_抽出テキスト:_

マーク・アンドリーセン:Netscape Navigatorを開発し世界を変えたIT界の帝王

記事監修
(株)ライトコード代表取締役 金城直樹
元フリーランスエンジニア。「自分で作ったものを自分で触れないのは物足りない」と考え、BtoC向けのWebアプリ・モバイルアプリ開発を専門とした(株)ライトコードを2011年に創業。
「好きを仕事にするエンジニア集団」を掲げ、現在、50人以上のエンジニアを束ねる。会社経営の傍ら、今だに第一線で活躍するエンジニアでもある。開発のことなら何でもござれな「何でも屋」。趣味は釣り。

記事を3行で解説

➀田舎の「オタク少年」がMosaicとNetscapeを開発し、Webブラウザで世界の情報革命を起こした。

➁マイクロソフトとの敗戦や倒産寸前の地獄を乗り越え、最強VC「a16z」を設立した。

➂「ソフトウェアが世界を飲み込む」と予言し、現在はAIと投資でシリコンバレーにIT界の帝王として君臨。

対象:フリーランスエンジニア以外にも読んで欲しい記事


「Netscape Navigator」を開発したマーク・アンドリーセン

カトウカトウ
師匠、この本は捨てない方がいいですか?
にゃん八にゃん八
おー、懐かしいな
この頃は Netscape Navigator や Internet Explorer に合うようにサイトを作るのに苦労したものだ…
カトウカトウ
Netscape Navigatorってあの伝説のブラウザですよね?
にゃん八にゃん八
お、知ってるのか?
インターネットが始まってまだ間もない頃に現れた最初のグラフィックスなブラウザだ。
このNetscape Navigatorを開発したのが、マーク・アンドリーセンという若者で、24歳で億万長者となったんだ
カトウカトウ
💰💰✨
まさにアメリカンドリーム!
聖徳聖徳
マイクロソフトとの壮絶な戦争地獄のような倒産危機などもあったのである~
にゃん八にゃん八
そうだぞ、彼の人生は決して順風満帆というわけでもなかった…!
インターネットの歴史を変えた男の話をしていくぞ!
目次

コンピュータとWebブラウザとの出会い

本名マーク・ルウェル・アンドリーセンは、ウィスコンシン州のニューリスボンという人口わずか1,500人ほどの小さな町で育ちました。

彼はスポーツにも地元の話題にも一切関心がなく、学校が終わると図書館へ直行する”情報の砂漠における飢えた野獣“でした。

そんなアンドリーセンが9歳の時、「運命」に出会います。

図書館にあったコンピュータの解説書でした。

_データセット行:_

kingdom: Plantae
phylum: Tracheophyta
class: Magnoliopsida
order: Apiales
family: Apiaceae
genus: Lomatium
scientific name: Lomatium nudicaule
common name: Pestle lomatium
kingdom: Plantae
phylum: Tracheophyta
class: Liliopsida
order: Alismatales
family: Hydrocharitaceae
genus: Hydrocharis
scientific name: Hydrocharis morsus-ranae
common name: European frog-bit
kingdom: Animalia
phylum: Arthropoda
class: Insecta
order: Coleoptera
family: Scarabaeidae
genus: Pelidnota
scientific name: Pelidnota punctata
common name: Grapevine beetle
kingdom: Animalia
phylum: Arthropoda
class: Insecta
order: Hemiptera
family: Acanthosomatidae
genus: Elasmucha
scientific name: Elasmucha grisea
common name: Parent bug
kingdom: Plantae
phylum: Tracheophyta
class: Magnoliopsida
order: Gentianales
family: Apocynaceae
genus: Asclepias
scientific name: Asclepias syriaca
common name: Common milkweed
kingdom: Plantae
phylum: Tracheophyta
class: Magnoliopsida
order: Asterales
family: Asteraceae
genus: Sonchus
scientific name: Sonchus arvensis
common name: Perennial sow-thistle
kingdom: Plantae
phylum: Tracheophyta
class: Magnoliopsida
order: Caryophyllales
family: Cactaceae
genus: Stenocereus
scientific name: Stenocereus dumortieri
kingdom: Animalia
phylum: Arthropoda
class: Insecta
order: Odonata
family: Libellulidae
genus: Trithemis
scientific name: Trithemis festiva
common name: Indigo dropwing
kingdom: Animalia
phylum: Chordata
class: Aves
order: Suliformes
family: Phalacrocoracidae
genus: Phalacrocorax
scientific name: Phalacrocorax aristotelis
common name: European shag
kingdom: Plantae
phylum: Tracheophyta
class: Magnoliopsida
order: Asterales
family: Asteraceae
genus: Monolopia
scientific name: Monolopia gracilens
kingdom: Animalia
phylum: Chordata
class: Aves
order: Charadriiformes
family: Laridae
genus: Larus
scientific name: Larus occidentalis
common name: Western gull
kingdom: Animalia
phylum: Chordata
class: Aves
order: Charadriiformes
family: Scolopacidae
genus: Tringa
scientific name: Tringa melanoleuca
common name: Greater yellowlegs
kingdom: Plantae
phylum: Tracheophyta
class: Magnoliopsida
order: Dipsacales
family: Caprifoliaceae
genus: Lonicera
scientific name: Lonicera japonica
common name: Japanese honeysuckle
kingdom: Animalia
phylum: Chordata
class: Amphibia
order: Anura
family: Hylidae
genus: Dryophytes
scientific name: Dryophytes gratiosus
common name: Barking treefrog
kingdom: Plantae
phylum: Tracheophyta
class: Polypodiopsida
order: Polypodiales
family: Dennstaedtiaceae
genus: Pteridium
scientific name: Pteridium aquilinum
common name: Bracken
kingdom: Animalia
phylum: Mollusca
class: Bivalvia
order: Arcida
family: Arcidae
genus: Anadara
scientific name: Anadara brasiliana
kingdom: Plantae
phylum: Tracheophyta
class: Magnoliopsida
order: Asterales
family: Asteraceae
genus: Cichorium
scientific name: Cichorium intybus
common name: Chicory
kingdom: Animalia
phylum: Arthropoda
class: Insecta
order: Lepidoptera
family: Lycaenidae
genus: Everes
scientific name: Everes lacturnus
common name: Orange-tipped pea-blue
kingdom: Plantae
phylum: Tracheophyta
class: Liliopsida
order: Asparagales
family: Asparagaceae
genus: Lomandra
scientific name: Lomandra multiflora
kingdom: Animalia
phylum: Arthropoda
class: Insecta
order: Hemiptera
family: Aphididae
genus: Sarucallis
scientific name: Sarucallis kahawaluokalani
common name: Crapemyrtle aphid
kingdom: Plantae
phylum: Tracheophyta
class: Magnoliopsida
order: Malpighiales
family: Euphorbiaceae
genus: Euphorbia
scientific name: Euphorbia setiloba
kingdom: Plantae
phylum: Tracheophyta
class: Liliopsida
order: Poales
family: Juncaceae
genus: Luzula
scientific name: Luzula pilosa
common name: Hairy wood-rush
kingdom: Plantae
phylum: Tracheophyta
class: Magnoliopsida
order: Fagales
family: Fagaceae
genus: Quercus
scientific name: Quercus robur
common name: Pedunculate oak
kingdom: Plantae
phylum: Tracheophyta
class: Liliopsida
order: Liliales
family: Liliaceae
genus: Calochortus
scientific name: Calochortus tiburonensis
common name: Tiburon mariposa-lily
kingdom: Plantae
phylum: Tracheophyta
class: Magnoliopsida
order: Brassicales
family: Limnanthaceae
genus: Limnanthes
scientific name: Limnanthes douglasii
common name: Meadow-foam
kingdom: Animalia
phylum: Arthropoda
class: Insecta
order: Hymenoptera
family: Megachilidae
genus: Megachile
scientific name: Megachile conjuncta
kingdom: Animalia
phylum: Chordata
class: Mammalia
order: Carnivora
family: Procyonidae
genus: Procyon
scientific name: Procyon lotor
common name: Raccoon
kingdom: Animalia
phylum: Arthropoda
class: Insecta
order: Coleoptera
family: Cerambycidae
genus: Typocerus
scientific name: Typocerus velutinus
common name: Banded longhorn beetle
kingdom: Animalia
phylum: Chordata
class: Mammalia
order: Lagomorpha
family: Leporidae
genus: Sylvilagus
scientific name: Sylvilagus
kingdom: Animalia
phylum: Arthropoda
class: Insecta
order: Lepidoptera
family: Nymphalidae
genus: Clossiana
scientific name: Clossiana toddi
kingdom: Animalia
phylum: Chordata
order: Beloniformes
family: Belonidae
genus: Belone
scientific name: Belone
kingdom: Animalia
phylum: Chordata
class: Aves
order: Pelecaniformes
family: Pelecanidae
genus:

_課題の要件:_
A - 次の記述(i)〜(iii)がマーク・アンドリーセンの記事の内容と一致するか判定してください。各記述について「はい」か「いいえ」で答え、判断の根拠となる記事中の語句をそのまま引用すること。
(i) アンドリーセンが育った町の人口は約1,500人である。
(ii) アンドリーセンは子どもの頃、スポーツに熱中していた。
(iii) アンドリーセンは24歳で億万長者になった。
B - マーク・アンドリーセンの記事のうち、「➂「ソフトウェアが世界を飲み」から始まり「Netscape Navigatorってあの伝説のブラウザですよね?」で終わる範囲を、一字も変えずに再掲してください。
C - マーク・アンドリーセンの記事を、最後に示された文の直後から書き進めてください。

_課題別の結果:_
A -
(i) はい —「ニューリスボンという人口わずか1,500人ほどの小さな町で育ちました」
(ii) いいえ —「彼はスポーツにも地元の話題にも一切関心がなく」
(iii) はい —「マーク・アンドリーセンという若者で、24歳で億万長者となったんだ」

B -
➂「ソフトウェアが世界を飲み込む」と予言し、現在はAIと投資でシリコンバレーにIT界の帝王として君臨。

対象:フリーランスエンジニア以外にも読んで欲しい記事


「Netscape Navigator」を開発したマーク・アンドリーセン

カトウカトウ
師匠、この本は捨てない方がいいですか?
にゃん八にゃん八
おー、懐かしいな
この頃は Netscape Navigator や Internet Explorer に合うようにサイトを作るのに苦労したものだ…
カトウカトウ
Netscape Navigatorってあの伝説のブラウザですよね?

C -
その後、親にねだって買ってもらったマイコン「TRS-80」で、彼は完全にデジタルの世界へ没入していきます。

アンドリーセンは小学生の頃には BASIC を覚え、ゲームを制作できるようになったりと、パソコンに親しみながら成長していきました。

イリノイ大学と「時給6.85ドル」の革命

イリノイ大学アーバナ・シャンペーン校(UIUC)に進学したアンドリーセン。

彼は、NCSA(米国立スーパーコンピュータ応用研究所)でアルバイトを始めます。

時給はわずか6.85ドル。しかし、ここで彼は歴史を変えることになったのです…

ブラウザ「ViolaWWW」でWebページを見て驚きました。

しかし、当時のインターネット(WWW)は、ティム・バーナーズ=リーによって発明されていたものの、画面は文字だけの退屈なものでした。

操作も難しく、物理学者同士が論文を送り合うための道具に過ぎなかったのです。

「もっと面白くできるはずだ」

アンドリーセンはインターネットが、これからの世界を変えるものになるだろうと確信。

彼は同僚のエリック・ビナと共に、狂ったようなペースでコーディングを開始しました。

彼らが目指したのは、画像とテキストを同一画面に表示でき、マウスでクリックするだけで世界中を移動できる「魔法の窓」だったのです!

Webの生みの親「ティム・バーナーズ=リー」についてはこちら!

にゃん八にゃん八
図書館でコンピュータの解説書に出会ったアンドリーセンはPCがないのにプログラミングしたという逸話が残っているぞ
カトウカトウ
どういうこと?
聖徳聖徳
自分が書いたコードがどう動くかを脳内でシミュレーションしていたのである~。
「ここで変数がこう変わって、ここでループして…」と、頭の中の仮想マシンでデバッグまで行っていたのでおじゃる
にゃん八にゃん八
初めて本物のPC「TRS-80」を手に入れた時には、すでにプログラミングを「習得済み」だったのだ(笑)
この「物理的な制約を頭脳で突破する」という経験は、ハードウェアの制約を超えてソフトウェアで解決する彼の思考の原点と言われているぞ
聖徳聖徳
TRS-80では、”宿題を自動化“させたというエピソードも残っているのである~
にゃん八にゃん八
アンドリーセンは学校の算数の宿題を「退屈で非効率な単純作業」だと感じていたんだ
カトウカトウ
大体の人がそうですけどね!
にゃん八にゃん八
そこで彼は、「宿題を解くプログラム」を書き、コンピュータに問題を解かせたんだ。
先生は「途中式を書いていない」と怒ったが、「答えは合っているし、この方法の方が効率的だ」と主張したんだ

「Mosaic」の成功

「ViolaWWW」は、テキストと画像を同じウィンドウで見ることはできませんでした。

そこでまず、テキストと画像を同じウィンドウで見られるようにし、フォームをサーバーへ送ることも可能にしました。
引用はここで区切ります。